Ce que vous allez voir, et Jean-Claude Golvin le précise, n'est pas une illustration de la Nemausus de l'époque, c'est la Nemausus de l'époque ! Ça fait plus que ressembler à Nemausus, c'est un modèle théorique qui fonctionne, qui aide à une meilleure appréhension pour le grand public et qui permet bien souvent d'aider aussi les archéologues dans leurs hypothèses.
C'est grâce à Bettina Célié, responsable du pôle patrimoine à la Mairie, que cette expo a pris forme. Pour Marc Célié, archéologue à l'Inrap : "Au départ, c'est via le Centre d'interprétation de l'architecture et du patrimoine que l'expo a débuté. Collaborer avec Jean-Claude Golvin est un bonheur ! On transmettait l'état de nos connaissances de cette ville antique de Nîmes via nos plans et le résultat est magnifique grâce aux travaux établis. C'est sur les trames urbaines que Jean-Claude a basé son travail."
Pour l'artiste architecte et un peu archéologue à sa manière : "Nous étions en accord sur le portrait robot de la ville. Nous nous sommes bien renseignés pour Nîmes car il fallait que nos représentations fonctionnent. Je travail un peu comme un urbaniste, une ville est toujours complexe mais notre proposition n'est ni naïve ni simpliste. Nous avons suivi des règles connues pour les constructions de ces cités et notre plan est devenu consistant au fil des réunions de travail. En ajoutant les perspectives, les dénivellations, les couleurs et les personnages, le rendu est agréable."
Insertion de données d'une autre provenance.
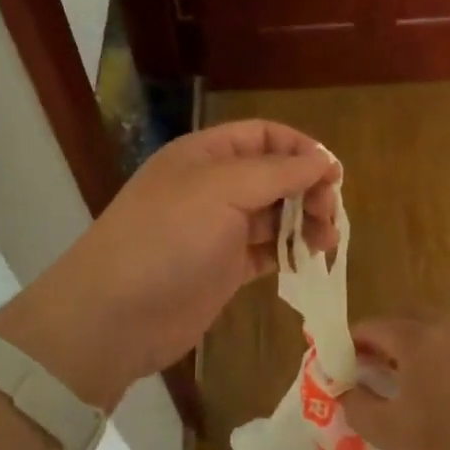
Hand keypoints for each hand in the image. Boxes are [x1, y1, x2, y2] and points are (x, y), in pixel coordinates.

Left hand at [0, 121, 339, 407]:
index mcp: (205, 155)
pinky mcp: (224, 268)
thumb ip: (277, 171)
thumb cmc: (168, 237)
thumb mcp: (222, 189)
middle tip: (329, 214)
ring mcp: (218, 229)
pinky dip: (290, 251)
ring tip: (326, 241)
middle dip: (307, 187)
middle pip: (273, 174)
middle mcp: (212, 186)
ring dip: (304, 221)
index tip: (333, 173)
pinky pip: (266, 251)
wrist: (117, 314)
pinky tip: (308, 259)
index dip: (299, 148)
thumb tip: (323, 161)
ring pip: (274, 214)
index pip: (262, 135)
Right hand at [339, 319, 449, 449]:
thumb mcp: (394, 435)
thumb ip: (359, 407)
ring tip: (394, 393)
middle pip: (400, 326)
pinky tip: (433, 403)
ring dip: (406, 357)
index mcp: (416, 337)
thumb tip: (344, 390)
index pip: (369, 327)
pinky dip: (433, 368)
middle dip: (376, 348)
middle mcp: (446, 328)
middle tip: (361, 379)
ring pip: (429, 339)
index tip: (332, 370)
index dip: (344, 346)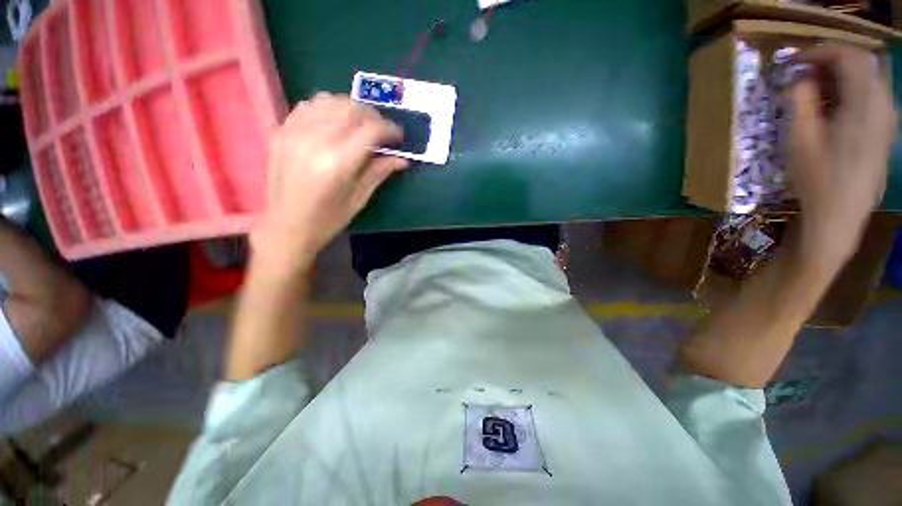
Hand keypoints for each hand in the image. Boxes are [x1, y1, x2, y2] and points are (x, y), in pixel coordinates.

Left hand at [252, 93, 407, 272]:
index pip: (370, 130)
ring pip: (328, 100)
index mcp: (338, 163)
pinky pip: (307, 106)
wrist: (286, 226)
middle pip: (350, 109)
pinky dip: (326, 108)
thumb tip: (402, 159)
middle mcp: (315, 141)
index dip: (389, 129)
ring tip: (360, 124)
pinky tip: (334, 123)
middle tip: (382, 131)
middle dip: (373, 116)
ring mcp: (294, 133)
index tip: (398, 136)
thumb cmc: (327, 219)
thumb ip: (379, 173)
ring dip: (350, 108)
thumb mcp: (359, 199)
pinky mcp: (281, 132)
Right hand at [788, 44, 896, 263]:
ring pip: (867, 80)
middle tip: (803, 74)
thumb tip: (801, 79)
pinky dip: (850, 92)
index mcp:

Deux ans de réunions pour 50 oeuvres dont de très nombreuses aquarelles en grand format. D'autres médias viennent aider et soutenir la lecture de cette cité antique. De la vidéo, des écrits, des cartels. "La ville a tous ses principaux organes, y compris son théâtre principal dont on ne connaît pas tout à fait l'emplacement", assure Golvin.
Le but de l'exposition est réellement d'offrir une sensation nouvelle au visiteur. Une promenade, une balade. C'est dynamique, il y a de l'action dans chacune des oeuvres. Le visiteur peut ainsi passer des heures et des heures à fouiller les moindres détails. Il pourra aussi sourire devant quelques clins d'oeil. Oui, il n'y a probablement jamais eu de crocodiles à la Fontaine mais bon... Ça fait rigoler de les voir ! Perdez-vous dans ce genre de détails !
La première partie de l'expo est donc une promenade au fil des rues nîmoises. La seconde précise ce que l'on sait de notre amphithéâtre, le mieux conservé au monde romain. "Celui que l'on voit aujourd'hui a sans doute été construit sur un plus ancien en bois. L'amphithéâtre d'Arles ressemble beaucoup à Nîmes, mais il est moins bien conservé. Pour que tout soit juste dans les plans, il m'a fallu trouver le tracé spécial emprunté par l'architecte qui a bâti l'amphithéâtre nîmois."
Une forme elliptique, forcément, mais d'autres subtilités viennent s'ajouter à la complexité de l'édifice public nîmois. "Nîmes est assez original ! Il y a quatre axes différents, des centres multiples. C'est valable sur le terrain mais aussi sur le dessin. Ici, tout est à sa place comme les rouages d'un mécanisme d'horloge. C'est le cas pour chacune des étapes du chantier que nous détaillons. On comprend plus facilement la manière dont se déroulait un chantier d'une telle ampleur."
Ainsi, et c'est une petite découverte, un chantier se déroulait de manière symétrique, partant du milieu d'un petit axe, sud à Nîmes, pour s'achever au milieu de l'autre petit axe, par la porte aux avant-corps de taureaux. Le chantier a dû durer une génération, entre 20 et 25 ans. "C'est le concours Lépine à chaque fois ! On doit résoudre une foule de problèmes mais c'est excitant de vaciller entre recherche et communication", conclut Jean-Claude Golvin.
Musée de la romanité, face aux arènes, entrée 9 euros pour les expositions permanente et temporaire.